■ Texto extraído

Disposta a achar uma explicação convincente para o episódio dos trinta mil reais recentemente encontrados entre as nádegas de uma figura pública brasileira, fui buscar auxílio na literatura nacional, pois esse recurso quase nunca falha.
Desta vez, foi Lima Barreto quem veio ao meu auxílio. Eu sabia que o olhar atento e a ironia afiada e aguda de nosso querido escritor carioca não iriam me decepcionar.
Em seu famoso conto “A Nova Califórnia”, o autor nos faz conhecer a história ocorrida num pequeno vilarejo brasileiro, que teria recebido um ilustre viajante estrangeiro. O visitante, contudo, vivia recluso em sua residência, o que despertava o interesse e a curiosidade dos habitantes daquele lugar.
Passado algum tempo de sua chegada, o forasteiro finalmente fez uma aparição, ao visitar um conhecido comerciante local. Naquela oportunidade, solicitou ao respeitável cidadão a sua participação, em segredo, de um importante experimento e pediu-lhe, ainda, a indicação de mais duas pessoas idôneas e discretas da cidade para também participarem como cobaias de sua incrível invenção.
Soube-se, posteriormente, que a o experimento realizado pelo forasteiro consistia numa fórmula química, que transformaria ossos humanos em ouro.
Para encurtar a história, adianto que, a partir de divulgação e da disseminação de tal boato, foi noticiada na imprensa local a violação de inúmeras sepulturas no cemitério daquela cidade…
Após a releitura desse conto, fiquei a especular se o pobre homem capturado pelas forças policiais brasileiras, no episódio a que me referi no início desta crônica, não teria sido presa fácil de algum estrangeiro mal intencionado, provavelmente de origem chinesa, mesma origem da vacina que tantos têm se negado a aceitar.
Era tão óbvio! Como alguém não teria pensado nisso antes? Seria tudo fruto de uma estratégia chinesa, de um plano comunista, tramado há tempos por Mao-Tsé-Tung em conluio com Guevara para desacreditar as instituições burguesas liberais! E também para arruinar a indústria têxtil brasileira.
O plano, neste caso, seria fazer o indivíduo acreditar na possibilidade de transformação química do PIB (produto interno bruto) em notas de 200 reais, quando a matéria orgânica entrasse em contato com um tecido específico e diferenciado, fabricado pelas indústrias chinesas e utilizado exatamente na confecção de cuecas.
Desavisado, o pobre homem teria sido atraído pelo amor desinteressado às verdadeiras descobertas científicas e concordado em participar dos primeiros ensaios científicos, colocando-se à disposição do empreendimento estrangeiro.

(Entradas de dados extraídas)
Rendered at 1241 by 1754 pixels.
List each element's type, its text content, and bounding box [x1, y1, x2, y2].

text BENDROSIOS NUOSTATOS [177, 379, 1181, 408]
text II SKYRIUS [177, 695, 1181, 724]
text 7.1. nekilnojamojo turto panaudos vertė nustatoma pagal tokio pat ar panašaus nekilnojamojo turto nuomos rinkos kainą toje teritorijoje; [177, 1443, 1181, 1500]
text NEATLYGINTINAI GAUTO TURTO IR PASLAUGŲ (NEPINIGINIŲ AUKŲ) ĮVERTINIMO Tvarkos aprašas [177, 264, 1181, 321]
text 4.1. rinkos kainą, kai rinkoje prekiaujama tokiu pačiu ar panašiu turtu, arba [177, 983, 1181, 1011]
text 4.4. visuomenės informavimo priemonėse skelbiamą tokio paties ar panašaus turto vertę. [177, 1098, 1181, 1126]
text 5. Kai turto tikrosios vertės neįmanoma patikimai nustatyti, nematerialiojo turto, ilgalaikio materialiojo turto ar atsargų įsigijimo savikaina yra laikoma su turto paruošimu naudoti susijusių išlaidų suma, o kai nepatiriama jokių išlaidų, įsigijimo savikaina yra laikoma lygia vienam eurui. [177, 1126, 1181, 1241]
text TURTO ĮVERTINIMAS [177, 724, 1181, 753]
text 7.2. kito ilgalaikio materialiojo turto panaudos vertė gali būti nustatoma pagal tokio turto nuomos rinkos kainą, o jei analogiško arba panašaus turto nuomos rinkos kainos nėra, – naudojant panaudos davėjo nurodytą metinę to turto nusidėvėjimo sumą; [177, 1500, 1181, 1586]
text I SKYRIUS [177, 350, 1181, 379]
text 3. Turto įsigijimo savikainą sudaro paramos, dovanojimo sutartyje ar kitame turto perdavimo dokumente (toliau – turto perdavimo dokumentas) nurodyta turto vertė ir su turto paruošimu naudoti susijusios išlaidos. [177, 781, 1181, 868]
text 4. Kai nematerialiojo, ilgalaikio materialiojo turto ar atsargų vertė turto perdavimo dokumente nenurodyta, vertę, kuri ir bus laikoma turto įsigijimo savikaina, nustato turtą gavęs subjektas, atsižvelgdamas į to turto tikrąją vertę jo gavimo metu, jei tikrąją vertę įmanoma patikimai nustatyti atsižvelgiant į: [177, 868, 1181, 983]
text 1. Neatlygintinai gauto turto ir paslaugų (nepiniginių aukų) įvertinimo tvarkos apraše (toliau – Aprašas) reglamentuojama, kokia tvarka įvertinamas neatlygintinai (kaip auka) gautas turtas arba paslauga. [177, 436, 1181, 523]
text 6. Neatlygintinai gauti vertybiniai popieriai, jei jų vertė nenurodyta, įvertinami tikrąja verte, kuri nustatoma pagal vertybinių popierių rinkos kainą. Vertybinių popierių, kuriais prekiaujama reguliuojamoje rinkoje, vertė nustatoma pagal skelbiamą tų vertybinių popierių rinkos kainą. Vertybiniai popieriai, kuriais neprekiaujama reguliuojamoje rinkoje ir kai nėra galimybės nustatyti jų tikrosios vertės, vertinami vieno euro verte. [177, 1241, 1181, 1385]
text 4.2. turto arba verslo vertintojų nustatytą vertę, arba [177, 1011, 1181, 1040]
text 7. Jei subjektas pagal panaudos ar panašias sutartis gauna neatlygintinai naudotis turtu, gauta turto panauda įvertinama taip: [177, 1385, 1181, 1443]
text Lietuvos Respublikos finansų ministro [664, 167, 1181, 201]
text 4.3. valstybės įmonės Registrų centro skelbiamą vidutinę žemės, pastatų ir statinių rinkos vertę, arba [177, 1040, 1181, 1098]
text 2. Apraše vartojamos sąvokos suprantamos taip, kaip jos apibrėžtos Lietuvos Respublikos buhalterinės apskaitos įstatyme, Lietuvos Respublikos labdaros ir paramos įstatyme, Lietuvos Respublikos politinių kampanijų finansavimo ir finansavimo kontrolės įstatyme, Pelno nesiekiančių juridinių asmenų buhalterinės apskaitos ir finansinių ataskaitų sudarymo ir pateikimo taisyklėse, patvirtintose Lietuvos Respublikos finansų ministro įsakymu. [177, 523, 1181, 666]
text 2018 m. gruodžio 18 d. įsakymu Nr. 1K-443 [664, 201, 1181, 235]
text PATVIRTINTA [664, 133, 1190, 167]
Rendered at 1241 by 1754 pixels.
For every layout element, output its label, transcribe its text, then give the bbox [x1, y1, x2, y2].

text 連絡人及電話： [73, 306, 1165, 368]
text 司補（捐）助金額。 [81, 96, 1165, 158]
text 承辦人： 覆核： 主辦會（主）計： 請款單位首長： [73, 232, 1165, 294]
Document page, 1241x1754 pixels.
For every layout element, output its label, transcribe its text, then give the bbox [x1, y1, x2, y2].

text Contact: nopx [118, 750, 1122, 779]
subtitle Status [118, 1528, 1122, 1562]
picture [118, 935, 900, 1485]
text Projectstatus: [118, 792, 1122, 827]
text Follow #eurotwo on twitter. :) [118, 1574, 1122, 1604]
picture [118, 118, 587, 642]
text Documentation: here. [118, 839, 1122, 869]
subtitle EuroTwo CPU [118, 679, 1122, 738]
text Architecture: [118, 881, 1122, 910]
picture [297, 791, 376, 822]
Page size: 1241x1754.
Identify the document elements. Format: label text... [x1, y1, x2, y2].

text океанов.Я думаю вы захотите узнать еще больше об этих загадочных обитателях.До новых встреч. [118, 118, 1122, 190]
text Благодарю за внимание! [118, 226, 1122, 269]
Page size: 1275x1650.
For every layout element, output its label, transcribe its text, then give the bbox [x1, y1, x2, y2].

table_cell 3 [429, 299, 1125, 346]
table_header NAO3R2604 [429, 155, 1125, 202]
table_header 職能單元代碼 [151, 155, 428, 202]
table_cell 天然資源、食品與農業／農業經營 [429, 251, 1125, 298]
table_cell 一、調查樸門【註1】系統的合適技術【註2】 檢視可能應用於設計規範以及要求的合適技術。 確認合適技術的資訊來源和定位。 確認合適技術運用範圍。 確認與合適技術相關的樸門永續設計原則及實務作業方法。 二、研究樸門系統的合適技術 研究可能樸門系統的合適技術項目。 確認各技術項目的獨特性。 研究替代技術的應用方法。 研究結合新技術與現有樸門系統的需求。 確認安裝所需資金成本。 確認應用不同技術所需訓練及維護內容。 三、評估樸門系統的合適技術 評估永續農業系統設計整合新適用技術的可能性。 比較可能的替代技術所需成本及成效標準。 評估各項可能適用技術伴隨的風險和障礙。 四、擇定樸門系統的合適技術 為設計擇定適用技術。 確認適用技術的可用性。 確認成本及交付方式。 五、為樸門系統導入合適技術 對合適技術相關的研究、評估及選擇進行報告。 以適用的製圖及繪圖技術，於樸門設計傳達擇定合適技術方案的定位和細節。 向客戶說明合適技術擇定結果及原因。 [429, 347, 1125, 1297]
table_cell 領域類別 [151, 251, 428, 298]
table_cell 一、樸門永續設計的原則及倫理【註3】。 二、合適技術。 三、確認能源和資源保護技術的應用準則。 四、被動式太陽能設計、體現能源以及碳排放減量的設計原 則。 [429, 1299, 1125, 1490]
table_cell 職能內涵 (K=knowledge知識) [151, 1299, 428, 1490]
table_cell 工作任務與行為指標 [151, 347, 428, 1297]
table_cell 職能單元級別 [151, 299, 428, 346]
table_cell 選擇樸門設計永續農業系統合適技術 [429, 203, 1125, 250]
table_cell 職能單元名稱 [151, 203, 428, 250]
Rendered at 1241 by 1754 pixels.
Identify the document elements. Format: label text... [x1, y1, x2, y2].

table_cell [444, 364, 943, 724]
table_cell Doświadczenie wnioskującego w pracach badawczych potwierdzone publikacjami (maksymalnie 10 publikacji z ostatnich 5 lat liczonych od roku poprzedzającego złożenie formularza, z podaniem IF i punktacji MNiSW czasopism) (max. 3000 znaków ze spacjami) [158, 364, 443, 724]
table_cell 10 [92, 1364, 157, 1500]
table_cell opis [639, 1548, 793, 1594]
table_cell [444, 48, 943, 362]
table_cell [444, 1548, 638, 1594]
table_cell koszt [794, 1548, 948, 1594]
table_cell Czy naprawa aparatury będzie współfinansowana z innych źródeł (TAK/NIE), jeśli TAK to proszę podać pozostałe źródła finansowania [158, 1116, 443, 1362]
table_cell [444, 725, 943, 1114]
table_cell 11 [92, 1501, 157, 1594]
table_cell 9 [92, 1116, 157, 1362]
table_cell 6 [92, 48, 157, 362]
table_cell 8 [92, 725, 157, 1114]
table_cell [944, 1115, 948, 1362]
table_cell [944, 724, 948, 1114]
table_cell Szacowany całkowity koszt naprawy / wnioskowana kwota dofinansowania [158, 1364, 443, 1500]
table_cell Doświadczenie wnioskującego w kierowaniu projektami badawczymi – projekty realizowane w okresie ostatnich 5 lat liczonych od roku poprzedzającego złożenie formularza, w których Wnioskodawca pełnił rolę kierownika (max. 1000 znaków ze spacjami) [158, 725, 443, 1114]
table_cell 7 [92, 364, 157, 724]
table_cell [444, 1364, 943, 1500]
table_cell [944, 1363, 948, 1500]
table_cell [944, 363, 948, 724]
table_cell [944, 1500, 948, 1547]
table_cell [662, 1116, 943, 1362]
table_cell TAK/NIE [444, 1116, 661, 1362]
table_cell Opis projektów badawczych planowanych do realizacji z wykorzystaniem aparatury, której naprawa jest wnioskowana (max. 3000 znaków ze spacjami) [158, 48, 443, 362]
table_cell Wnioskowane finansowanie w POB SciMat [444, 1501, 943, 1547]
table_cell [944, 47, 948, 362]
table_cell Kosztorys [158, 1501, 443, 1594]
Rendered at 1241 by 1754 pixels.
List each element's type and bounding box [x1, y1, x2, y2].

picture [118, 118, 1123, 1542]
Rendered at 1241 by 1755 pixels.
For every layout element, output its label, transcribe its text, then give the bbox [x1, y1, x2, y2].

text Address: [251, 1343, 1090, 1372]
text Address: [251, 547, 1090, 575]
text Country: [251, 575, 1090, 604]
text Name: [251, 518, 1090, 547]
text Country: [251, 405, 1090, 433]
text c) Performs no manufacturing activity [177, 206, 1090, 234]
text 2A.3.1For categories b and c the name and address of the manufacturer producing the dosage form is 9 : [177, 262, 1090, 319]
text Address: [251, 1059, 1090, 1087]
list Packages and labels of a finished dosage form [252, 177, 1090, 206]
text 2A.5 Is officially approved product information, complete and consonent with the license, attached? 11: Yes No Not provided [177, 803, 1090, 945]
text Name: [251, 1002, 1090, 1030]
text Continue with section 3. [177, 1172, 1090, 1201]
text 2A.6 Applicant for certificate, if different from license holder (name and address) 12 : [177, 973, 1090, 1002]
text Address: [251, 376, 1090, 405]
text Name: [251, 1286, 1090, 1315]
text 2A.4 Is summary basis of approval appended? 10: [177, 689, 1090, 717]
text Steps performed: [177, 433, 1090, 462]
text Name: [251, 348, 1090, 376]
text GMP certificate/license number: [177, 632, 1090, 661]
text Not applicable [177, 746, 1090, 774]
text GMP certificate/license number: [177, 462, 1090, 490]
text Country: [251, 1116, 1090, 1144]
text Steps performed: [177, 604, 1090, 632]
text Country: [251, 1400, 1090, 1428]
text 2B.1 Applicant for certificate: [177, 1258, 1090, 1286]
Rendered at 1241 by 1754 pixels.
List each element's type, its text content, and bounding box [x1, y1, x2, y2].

■ Instruções da tarefa
Por favor, dê seguimento à crônica sobre o conto de Lima Barreto, começando logo depois da última frase. Os registros não têm nenhum papel nesta atividade.

■ Resposta do exercício
Mas o inesperado aconteceu. No dia exato da comprovação do sucesso de tal experimento, o indivíduo foi surpreendido pelos investigadores e policiais brasileiros, que pouco ou nada compreenderam da importância de tal experimento para o futuro da humanidade. O procedimento policial o impediu de alcançar o esperado estrelato, embora estivesse a poucos minutos de sua consagração para a humanidade.
Toda a celeuma que se seguiu seria fruto da imprensa marrom, que teria disseminado uma versão eivada de inverdades e marcada pela interpretação distorcida dos fatos.
O certo é que, a partir dali, cuecas e vacinas entraram na ordem do dia das conversas de botequim:
– Mas esse rapaz não sabia com quem estava se metendo? Quanta ingenuidade!
– Pois é. Só faltava ele também experimentar essa vacina chinesa. Eu não acredito em sua eficácia. Para mim, deve ser algum preparado químico que deverá nos transformar em comunistas inveterados.
– Talvez um alucinógeno que nos fará enxergar o que não queremos ver.
– E o tecido da cueca? Você sabe de que é feito?
– Não sei. Mas é chinês. Não presta. Procurei aqui no Google. No meu celular.
– Esse seu celular é chinês?
– Ah, é… – respondeu o interlocutor, meio sem graça.
Mas logo se recobrou:
– Assim como esse seu laptop aí…
– Suas cuecas são chinesas? – perguntou o outro.
– Não, não….
Um silêncio então se fez presente.
O fato, leitores, é que algum tempo depois, os dados estatísticos sobre a economia brasileira indicaram um surpreendente aumento da importação de produtos chineses para o território nacional. Não pensem vocês que eram computadores, celulares, componentes eletrônicos, insumos para indústria. Nada disso.
Apenas cuecas.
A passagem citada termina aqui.